Prosecutors are only entitled to absolute immunity “when the prosecutor performs distinctly
prosecutorial functions.” McGhee v. Pottawattamie County, 547 F.3d 922, 933 (8th Cir. 2008). For
example, absolute immunity does not apply when a prosecutor violated a person’s rights by
“obtaining, manufacturing, coercing and fabricating evidence before filing formal charges, because
this is not ‘a distinctively prosecutorial function.’” Id.
Additionally, prosecutors do not enjoy
absolute immunity when they perform administrative or investigative functions. Brodnicki v. City of
Omaha, 75 F.3d 1261, 1266 (8th Cir. 1996).
In this action, plaintiff alleges that Defendant Welborn prosecuted him for “these actions,”

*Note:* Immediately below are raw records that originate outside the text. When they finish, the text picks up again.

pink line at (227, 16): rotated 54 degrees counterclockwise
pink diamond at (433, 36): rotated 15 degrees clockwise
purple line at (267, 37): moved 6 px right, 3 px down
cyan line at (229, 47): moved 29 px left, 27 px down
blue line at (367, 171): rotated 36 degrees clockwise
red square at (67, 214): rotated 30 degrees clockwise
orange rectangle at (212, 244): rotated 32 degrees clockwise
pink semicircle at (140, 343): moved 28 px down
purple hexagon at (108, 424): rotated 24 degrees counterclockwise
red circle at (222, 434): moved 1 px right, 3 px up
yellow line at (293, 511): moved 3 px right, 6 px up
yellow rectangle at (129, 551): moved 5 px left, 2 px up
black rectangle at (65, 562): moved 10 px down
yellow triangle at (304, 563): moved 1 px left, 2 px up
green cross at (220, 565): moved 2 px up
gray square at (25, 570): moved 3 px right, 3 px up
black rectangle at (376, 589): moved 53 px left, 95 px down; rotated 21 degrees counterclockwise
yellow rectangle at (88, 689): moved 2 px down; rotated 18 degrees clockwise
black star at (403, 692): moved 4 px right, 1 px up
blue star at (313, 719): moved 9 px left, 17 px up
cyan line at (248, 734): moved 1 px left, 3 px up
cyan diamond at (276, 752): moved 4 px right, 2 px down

presumably the alleged planting of evidence on plaintiff, “when he knew these allegations were not
true from July 14, 2010 to July 19, 2012.” (First Amended Complaint, ¶ 9). Plaintiff further alleges
that Defendant Welborn “maliciously prosecuted [plaintiff] knowing that said evidence was illegally
planted in violation of the 6th Amendment of the United States Constitution.” (Id., ¶ 15). Plaintiff’s
allegations against Defendant Welborn relate solely to the decision to file criminal charges against
plaintiff, a “distinctly prosecutorial function.” McGhee, 547 F.3d at 933. Thus, Defendant Welborn
enjoys absolute immunity, and plaintiff’s claims against him will be dismissed.

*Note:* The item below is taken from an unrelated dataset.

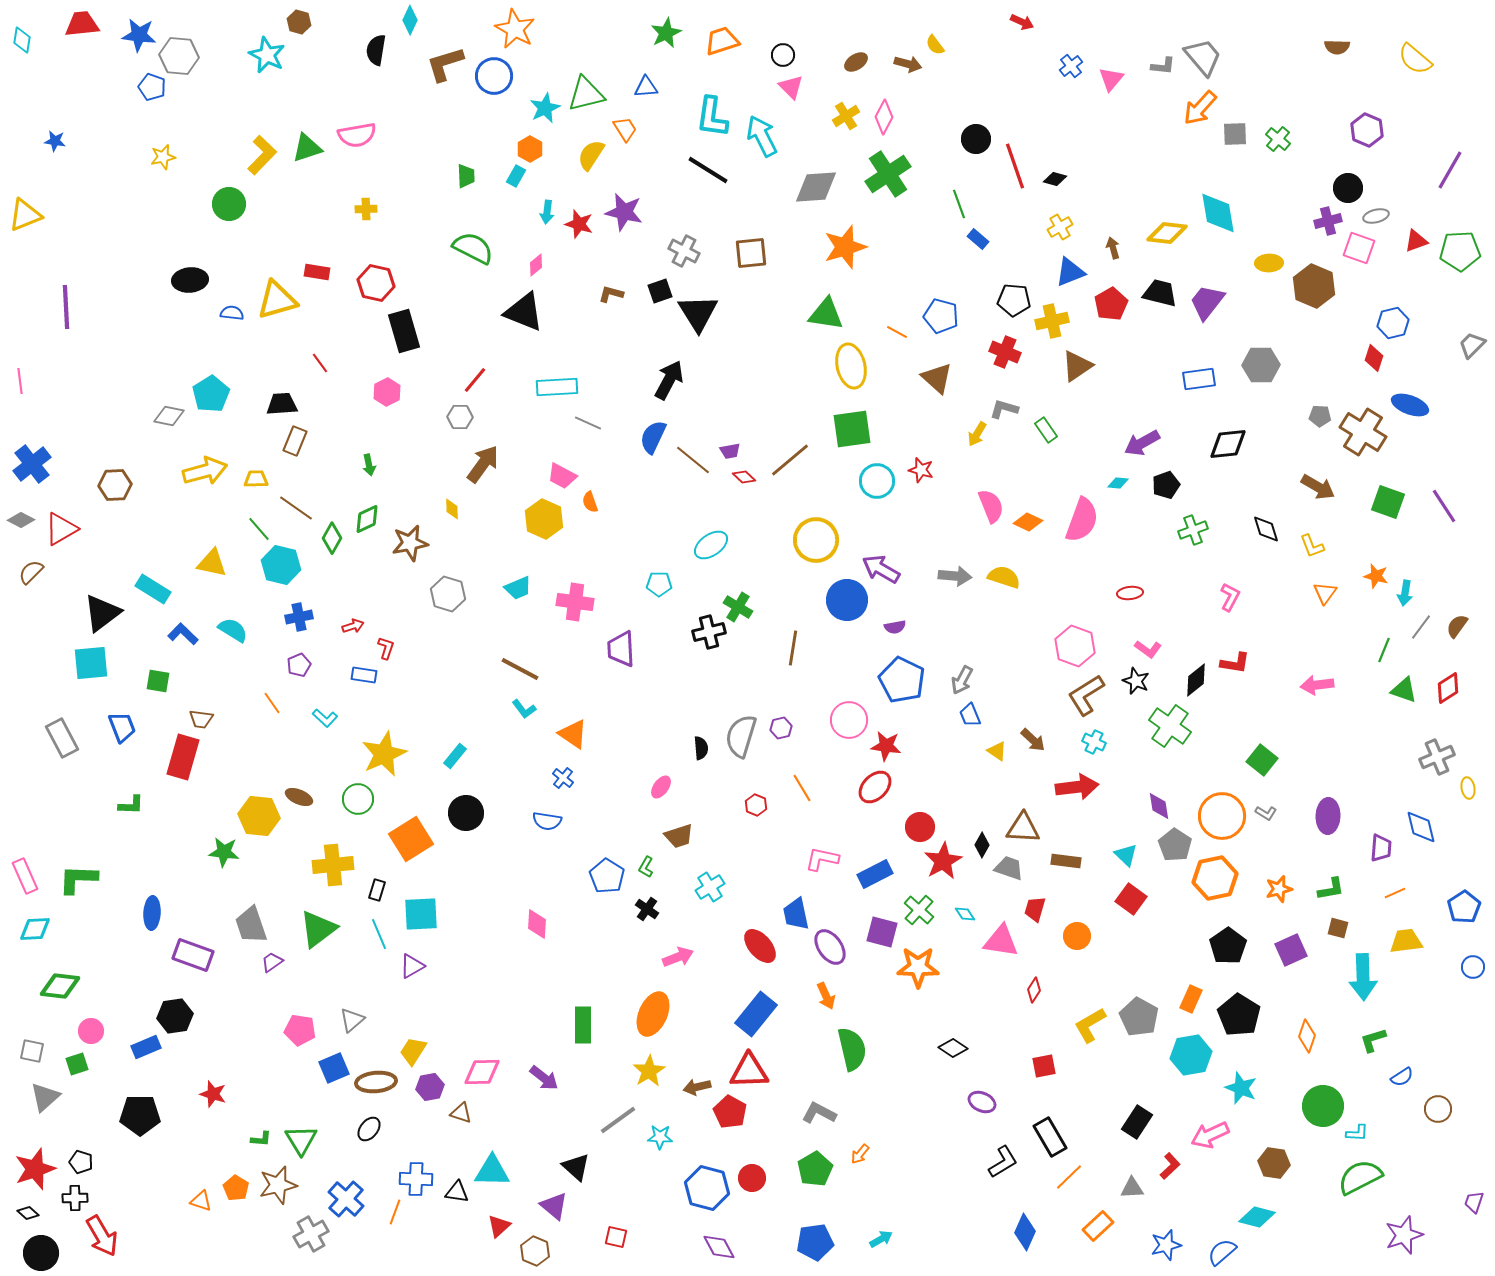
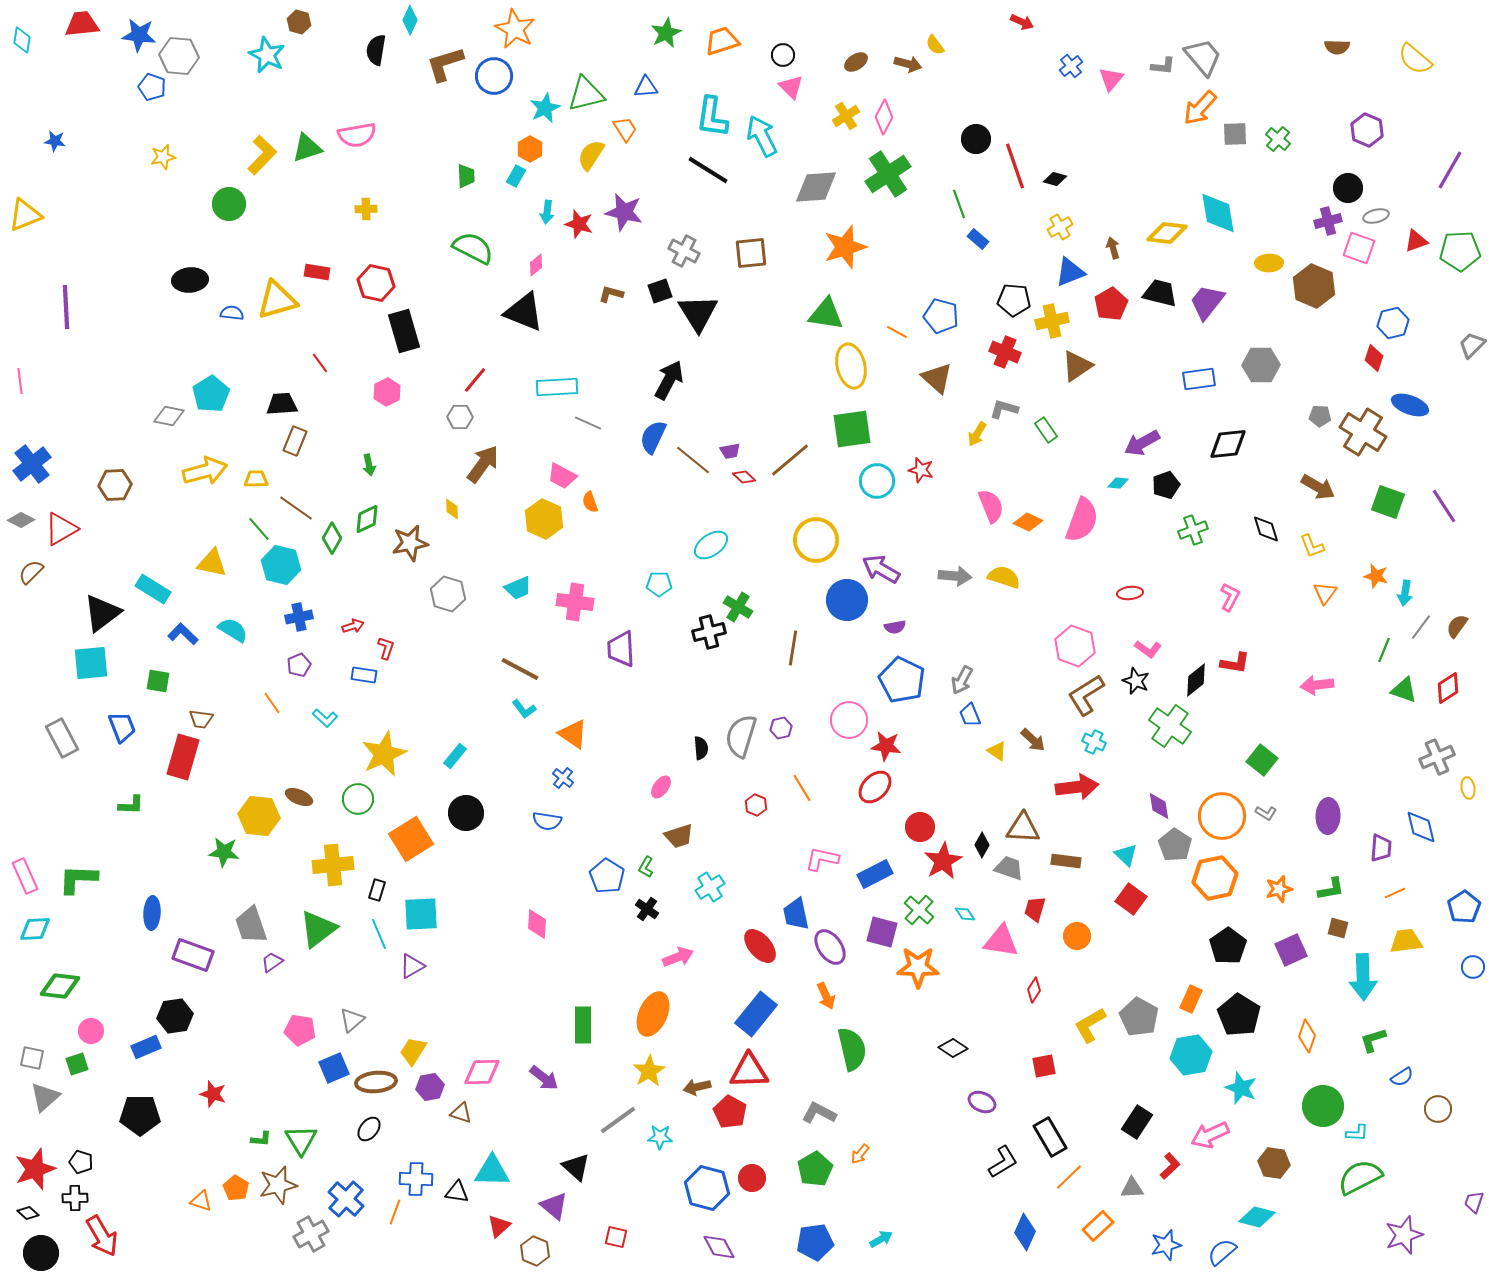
gray square at (32, 1051): moved 7 px down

For the foregoing reasons, the court will grant Defendants’ Joint Motion to Dismiss Plaintiff’s
First Amended Complaint.
IT IS HEREBY ORDERED that Defendants’ Joint Motion to Dismiss Plaintiff’s First
Amended Complaint (Doc. No. 19) be and it is granted, plaintiff’s claims against Defendants
Stoddard County, Carl Hefner, and Briney Welborn are dismissed.
A separate judgment will accompany this Memorandum and Order.
LEWIS M. BLANTON
UNITED STATES MAGISTRATE JUDGE
Dated this 3rd day of December, 2013.